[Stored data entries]
Content starts

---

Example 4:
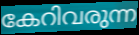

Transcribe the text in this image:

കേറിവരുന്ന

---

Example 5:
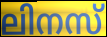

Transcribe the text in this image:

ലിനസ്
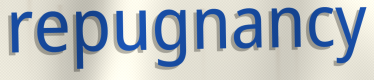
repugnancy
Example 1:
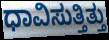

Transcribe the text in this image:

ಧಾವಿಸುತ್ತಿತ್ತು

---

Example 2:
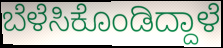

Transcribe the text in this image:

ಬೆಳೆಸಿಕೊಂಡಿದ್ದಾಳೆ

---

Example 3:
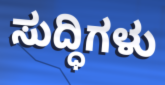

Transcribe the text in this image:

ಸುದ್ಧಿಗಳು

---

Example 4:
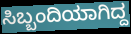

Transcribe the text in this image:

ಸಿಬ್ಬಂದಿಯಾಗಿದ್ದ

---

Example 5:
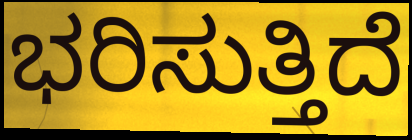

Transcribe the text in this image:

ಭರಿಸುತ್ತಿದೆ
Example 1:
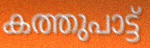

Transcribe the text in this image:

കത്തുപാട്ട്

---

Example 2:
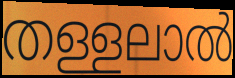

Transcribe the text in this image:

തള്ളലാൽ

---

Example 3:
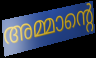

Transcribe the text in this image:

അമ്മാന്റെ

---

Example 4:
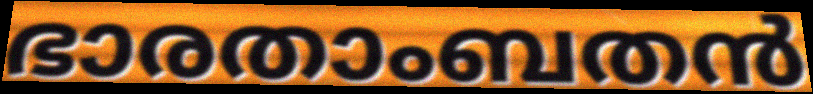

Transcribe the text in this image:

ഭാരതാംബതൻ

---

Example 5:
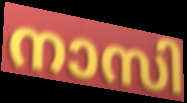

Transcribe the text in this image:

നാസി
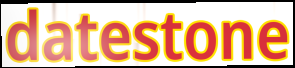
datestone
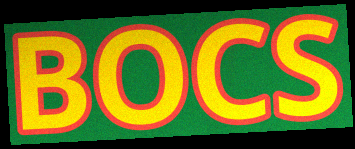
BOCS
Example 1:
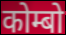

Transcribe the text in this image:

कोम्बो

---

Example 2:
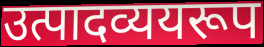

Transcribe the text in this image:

Content ends

_PROBLEM DETAILS_. Exactly repeat the data above; the pictures do not belong in your copy.

_PROBLEM SOLUTION_.
---

Example 4:

Transcribe the text in this image:

കേറിവരുന്ന

---

Example 5:

Transcribe the text in this image:

ലിനസ്
repugnancy
Example 1:

Transcribe the text in this image:

ಧಾವಿಸುತ್ತಿತ್ತು

---

Example 2:

Transcribe the text in this image:

ಬೆಳೆಸಿಕೊಂಡಿದ್ದಾಳೆ

---

Example 3:

Transcribe the text in this image:

ಸುದ್ಧಿಗಳು

---

Example 4:

Transcribe the text in this image:

ಸಿಬ್ಬಂದಿಯಾಗಿದ್ದ

---

Example 5:

Transcribe the text in this image:

ಭರಿಸುತ್ತಿದೆ
Example 1:

Transcribe the text in this image:

കത്തുപാട്ട്

---

Example 2:

Transcribe the text in this image:

തള്ളലാൽ

---

Example 3:

Transcribe the text in this image:

അമ്മാന്റെ

---

Example 4:

Transcribe the text in this image:

ഭാരതാംബതൻ

---

Example 5:

Transcribe the text in this image:

നാസി
datestone
BOCS
Example 1:

Transcribe the text in this image:

कोम्बो

---

Example 2:

Transcribe the text in this image:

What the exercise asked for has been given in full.